§ Set task
Resume the passage below on dreams and awakening in Utena, picking up right after its last sentence.

Dreams are illusions. Dreams are not real. As illusions, they fall within Akio’s purview. Akio is darkness and night; dreams are associated with night.
Buddhist awakening. If you are not awakened (in English we commonly say enlightened), then you are metaphorically dreaming: Your daily experiences are illusions, which are false and constitute suffering. If you awaken, you see the truth. See Buddhism - illusions.
Starting in episode 37, Utena goes through a multi-step process of awakening, where she progressively becomes aware of more of the truth. (There were earlier steps. In episode 11 she learned that she did not understand Anthy. In episode 23 she realized that Anthy cannot quit the Rose Bride role. Her visions in episode 35 and episode 36 are steps too.) She drops the ring; she sits up in Akio’s car (sitting up in her coffin and looking around); she learns from Anthy in the suicide scene; she is disillusioned to meet Dios; finally she is fully awakened when she fails to rescue Anthy. She is severely injured and disappears from the Academy. From what I have learned so far, I think the irregular progress of Utena’s awakening (with a retreat in the final showdown when she becomes a prince again) more or less matches Buddhist expectations of the process of awakening.

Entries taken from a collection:

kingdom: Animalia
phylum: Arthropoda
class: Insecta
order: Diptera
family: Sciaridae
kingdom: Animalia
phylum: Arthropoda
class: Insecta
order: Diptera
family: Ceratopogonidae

...

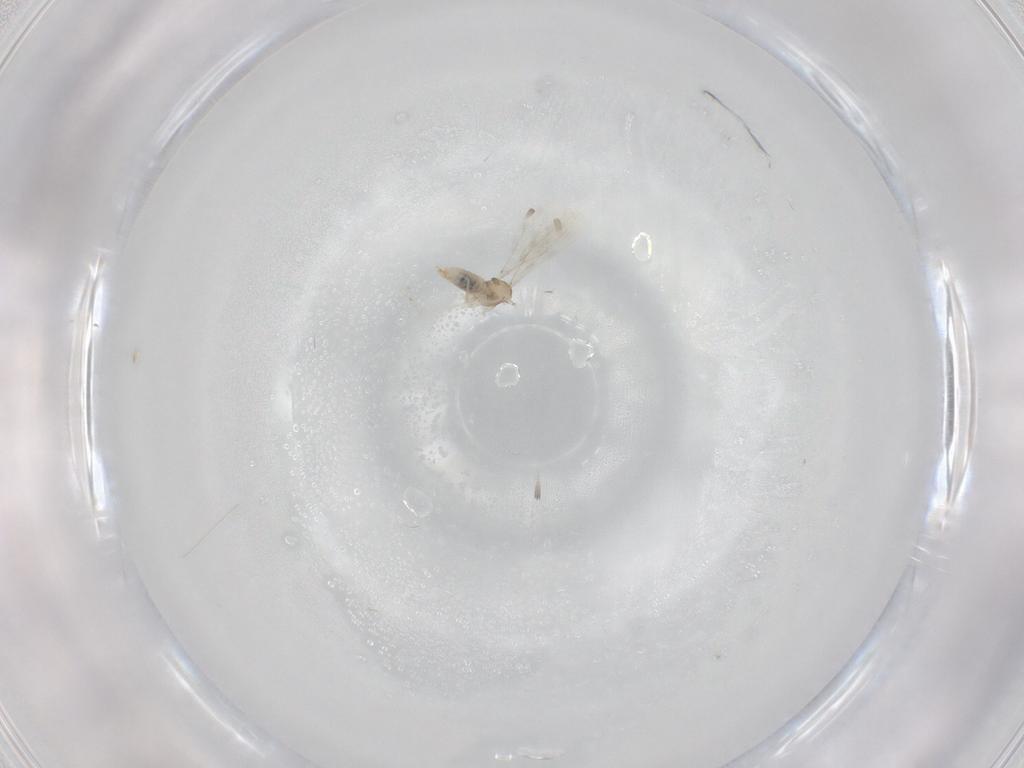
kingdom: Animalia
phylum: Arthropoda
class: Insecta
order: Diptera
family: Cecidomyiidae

==

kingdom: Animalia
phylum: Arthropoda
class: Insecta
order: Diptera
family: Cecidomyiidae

§ Answer to the task
When Utena opens Anthy’s coffin in the final episode, Anthy opens her eyes. (It was previewed in Touga’s episode 9 plot, when Anthy pretended to be unconscious.) It is the start of Anthy’s awakening. After a time, she frees herself from the illusion that Akio controls her and leaves the Academy. Even then, she is not fully awakened, because she suffers the illusion that Utena is a prince. Maybe Utena will help her fully awaken.
Dreams can be aspirations. In Japanese as in English, a dream can be either a vision you see in your sleep, or an aspiration. Akio is the darkness of the world, meaning (among other things) night. A big part of Akio’s system of control is directing people’s aspirations—controlling their waking dreams. Akio has influence over dreams, but does not have direct awareness or control of individual people’s dreams. In episode 18, he is surprised when Utena asks “is it strange to dream about the prince?” Utena’s dream vision in episode 36 is subtly cued as a miracle.
Dreams are memories. A number of dreams are presented as memories, starting with the prince story: It is Utena’s memory from when she was small. Or you could say that memories are dreams; they are illusions. I note other examples below under the little pictures.
Dreams are forgotten. For most people, when you wake up from a dream, you soon forget it. Because dreams are memories and dreams are forgotten, sleep is associated with forgetting. Akio prefers to rewrite the past into conventional, socially acceptable forms. Photography is related; it can both help and hinder the rewriting process. I think it’s connected with specialness lasts only a short time. Specialness is like a dream, and before long you wake up.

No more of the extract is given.